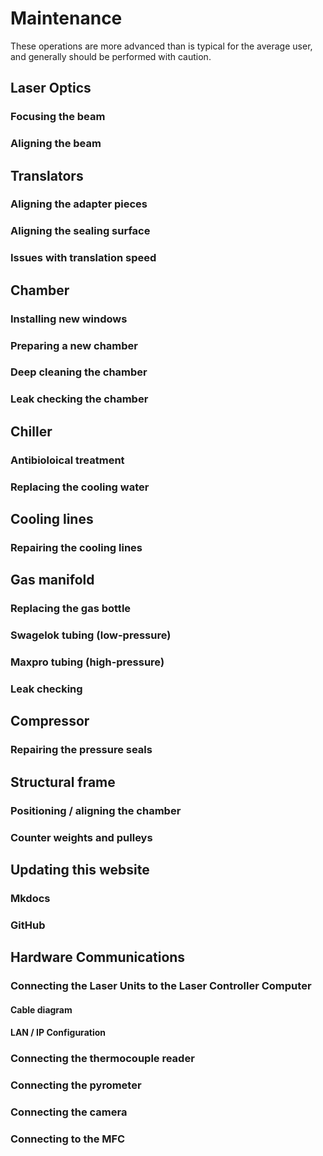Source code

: # Maintenance
These operations are more advanced than is typical for the average user, and generally should be performed with caution.

## Laser Optics
### Focusing the beam
### Aligning the beam
## Translators
### Aligning the adapter pieces
### Aligning the sealing surface
### Issues with translation speed
## Chamber
### Installing new windows
### Preparing a new chamber
### Deep cleaning the chamber
### Leak checking the chamber
## Chiller
### Antibioloical treatment
### Replacing the cooling water
## Cooling lines
### Repairing the cooling lines
## Gas manifold
### Replacing the gas bottle
### Swagelok tubing (low-pressure)
### Maxpro tubing (high-pressure)
### Leak checking
## Compressor 
### Repairing the pressure seals
## Structural frame
### Positioning / aligning the chamber
### Counter weights and pulleys
## Updating this website
### Mkdocs
### GitHub
## Hardware Communications
### Connecting the Laser Units to the Laser Controller Computer
#### Cable diagram
#### LAN / IP Configuration
### Connecting the thermocouple reader
### Connecting the pyrometer
### Connecting the camera
### Connecting to the MFC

···

TASK DETAILS. The expected result is every record above, word for word, with no pictures in it.

WRITTEN RESPONSE.
Source code

: # Maintenance
These operations are more advanced than is typical for the average user, and generally should be performed with caution.

## Laser Optics
### Focusing the beam
### Aligning the beam
## Translators
### Aligning the adapter pieces
### Aligning the sealing surface
### Issues with translation speed
## Chamber
### Installing new windows
### Preparing a new chamber
### Deep cleaning the chamber
### Leak checking the chamber
## Chiller
### Antibioloical treatment
### Replacing the cooling water
## Cooling lines
### Repairing the cooling lines
## Gas manifold
### Replacing the gas bottle
### Swagelok tubing (low-pressure)
### Maxpro tubing (high-pressure)
### Leak checking
## Compressor 
### Repairing the pressure seals
## Structural frame
### Positioning / aligning the chamber
### Counter weights and pulleys
## Updating this website
### Mkdocs
### GitHub
## Hardware Communications
### Connecting the Laser Units to the Laser Controller Computer
#### Cable diagram
#### LAN / IP Configuration
### Connecting the thermocouple reader
### Connecting the pyrometer
### Connecting the camera
### Connecting to the MFC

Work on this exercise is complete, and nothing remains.